- **WHAT TO WORK ON**
Write out the entire listing below exactly as it appears, minus any pictures.

- **TASK MATERIAL**
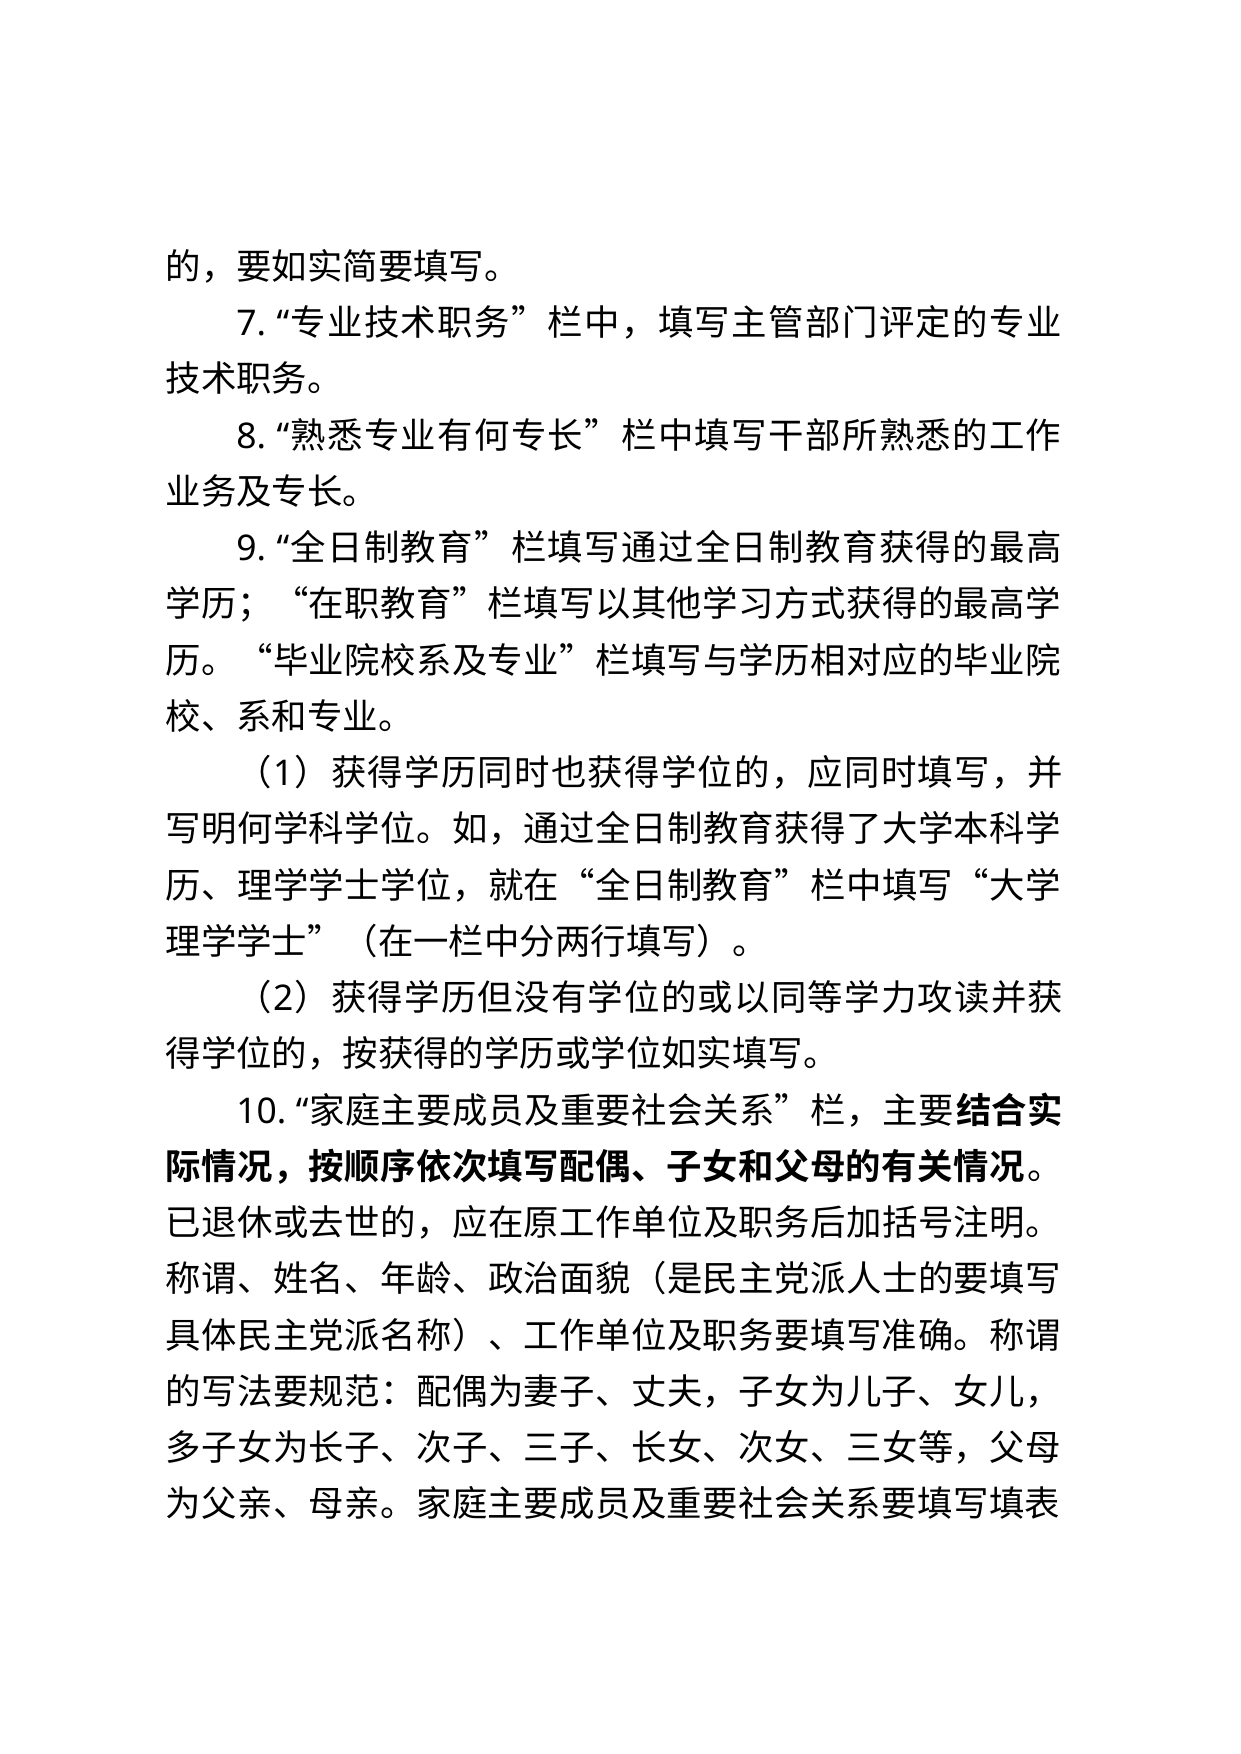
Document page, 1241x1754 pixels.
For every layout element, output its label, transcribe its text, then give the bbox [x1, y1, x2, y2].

text 8. “熟悉专业有何专长”栏中填写干部所熟悉的工作业务及专长。 [165, 403, 1063, 516]
text （2）获得学历但没有学位的或以同等学力攻读并获得学位的，按获得的学历或学位如实填写。 [165, 966, 1063, 1078]
text 9. “全日制教育”栏填写通过全日制教育获得的最高学历；“在职教育”栏填写以其他学习方式获得的最高学历。“毕业院校系及专业”栏填写与学历相对应的毕业院校、系和专业。 [165, 516, 1063, 741]
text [165, 234, 1063, 291]
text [165, 1078, 1063, 1528]
text 7. “专业技术职务”栏中，填写主管部门评定的专业技术职务。 [165, 291, 1063, 403]
text （1）获得学历同时也获得学位的，应同时填写，并写明何学科学位。如，通过全日制教育获得了大学本科学历、理学学士学位，就在“全日制教育”栏中填写“大学理学学士”（在一栏中分两行填写）。 [165, 741, 1063, 966]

- **WRITTEN ANSWER**
Document page, 1241x1754 pixels.
For every layout element, output its label, transcribe its text, then give the bbox [x1, y1, x2, y2].

text 8. “熟悉专业有何专长”栏中填写干部所熟悉的工作业务及专长。 [165, 403, 1063, 516]
text （2）获得学历但没有学位的或以同等学力攻读并获得学位的，按获得的学历或学位如实填写。 [165, 966, 1063, 1078]
text 9. “全日制教育”栏填写通过全日制教育获得的最高学历；“在职教育”栏填写以其他学习方式获得的最高学历。“毕业院校系及专业”栏填写与学历相对应的毕业院校、系和专业。 [165, 516, 1063, 741]
text [165, 234, 1063, 291]
text [165, 1078, 1063, 1528]
text 7. “专业技术职务”栏中，填写主管部门评定的专业技术职务。 [165, 291, 1063, 403]
text （1）获得学历同时也获得学位的，应同时填写，并写明何学科学位。如，通过全日制教育获得了大学本科学历、理学学士学位，就在“全日制教育”栏中填写“大学理学学士”（在一栏中分两行填写）。 [165, 741, 1063, 966]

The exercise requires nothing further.